Task requirements
Without changing a thing, reproduce the entire listing and leave out its pictures.

Listed entries
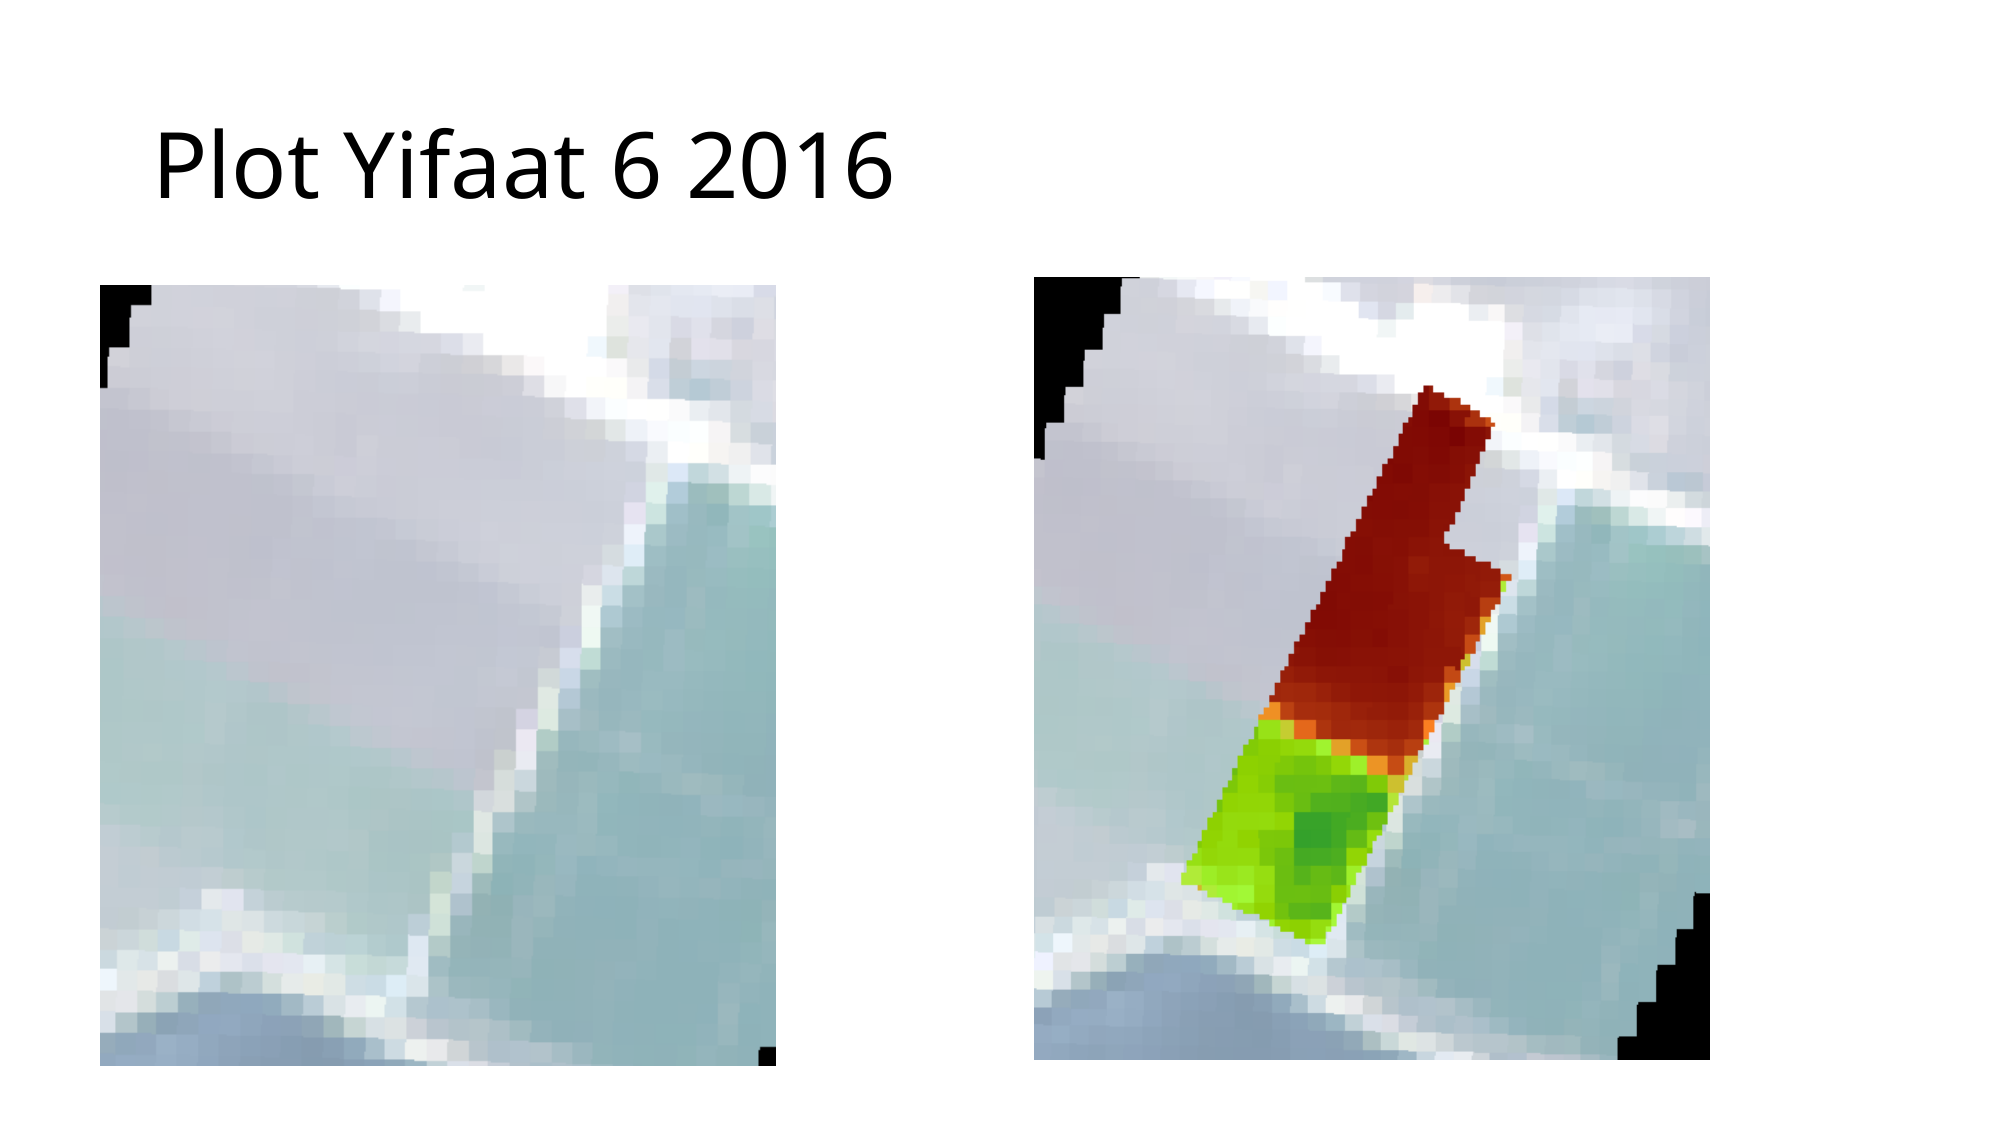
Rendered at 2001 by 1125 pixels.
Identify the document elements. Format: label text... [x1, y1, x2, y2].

picture [1033, 276, 1710, 1061]
title Plot Yifaat 6 2016 [137, 59, 1863, 278]
picture [100, 284, 777, 1066]
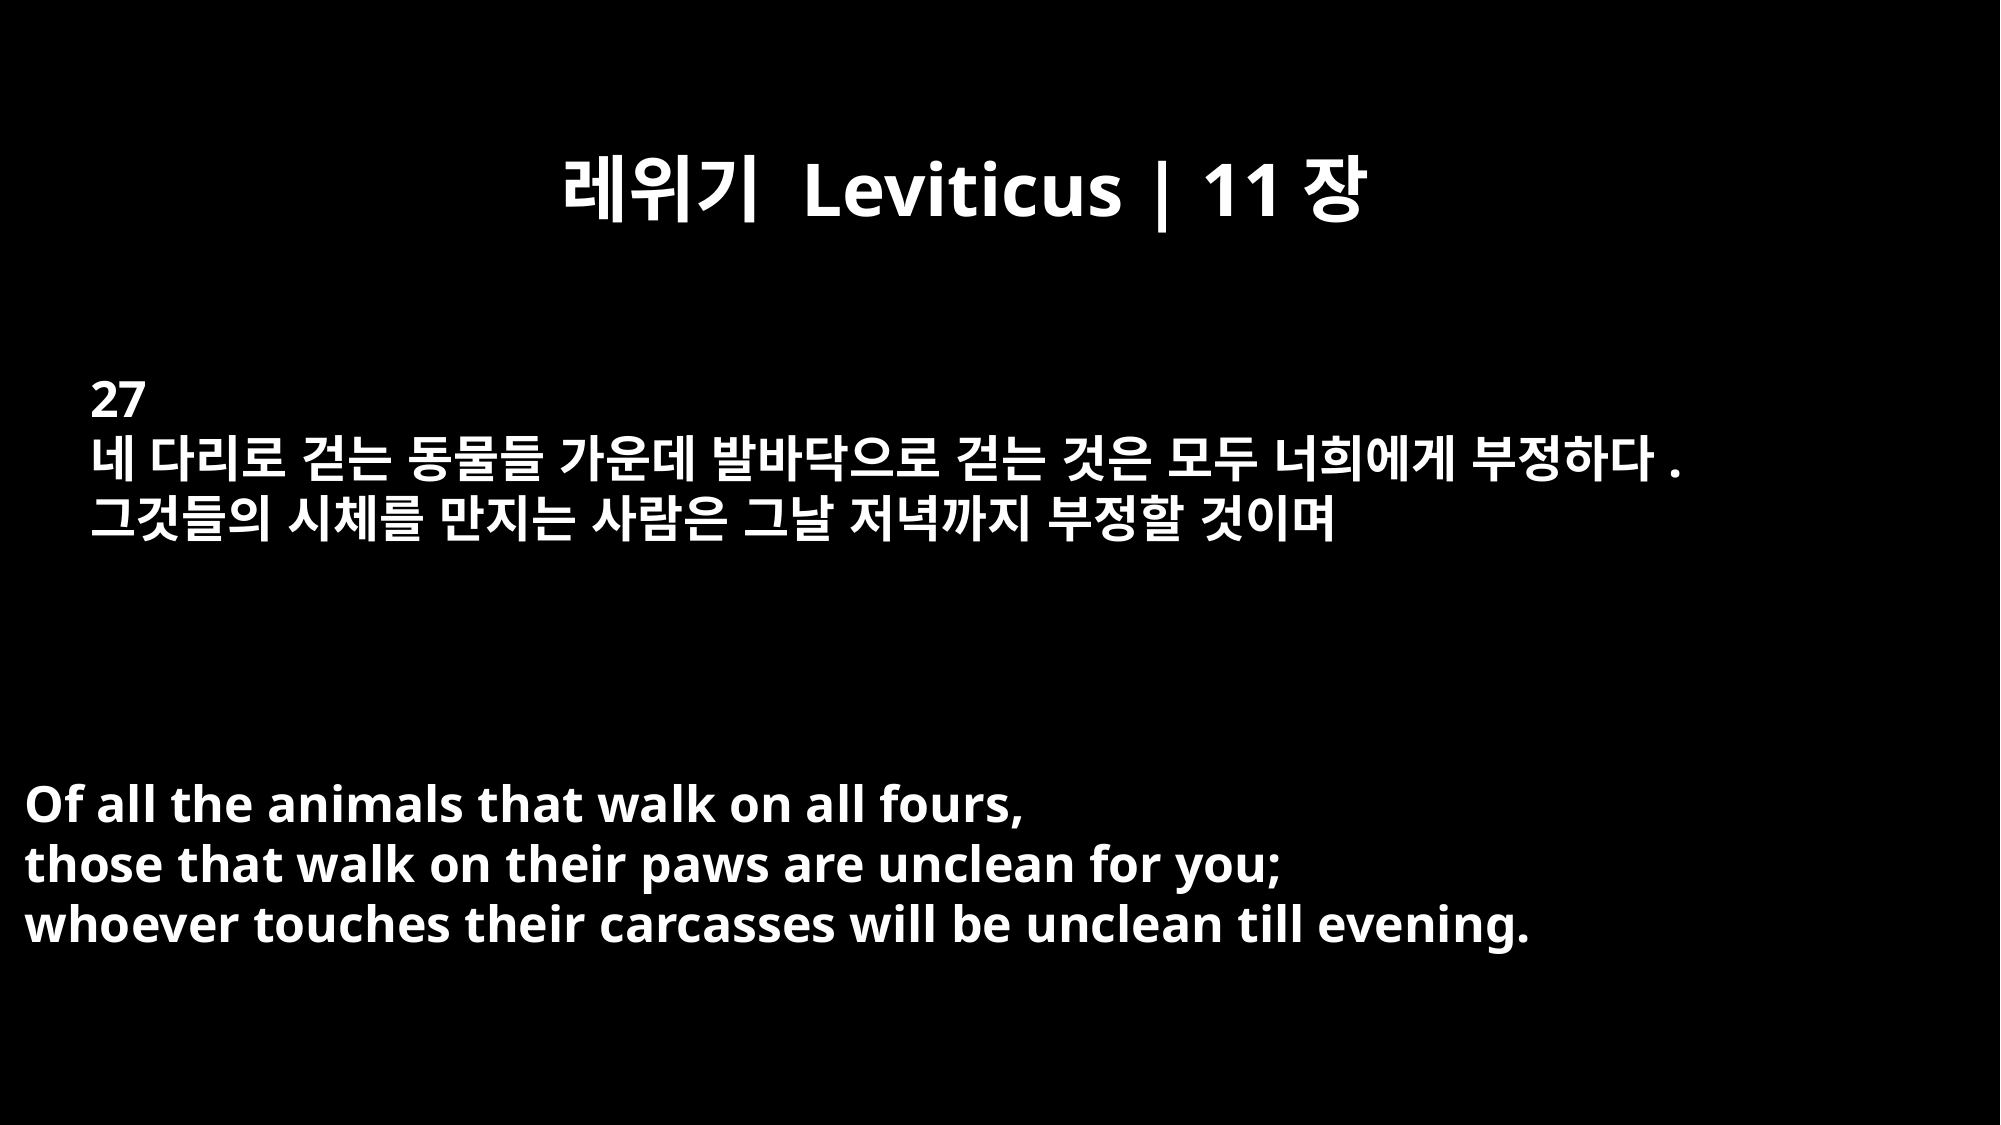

Your solution
Rendered at 2001 by 1125 pixels.
Identify the document elements. Format: label text... [x1, y1, x2, y2].

picture [1033, 276, 1710, 1061]
title Plot Yifaat 6 2016 [137, 59, 1863, 278]
picture [100, 284, 777, 1066]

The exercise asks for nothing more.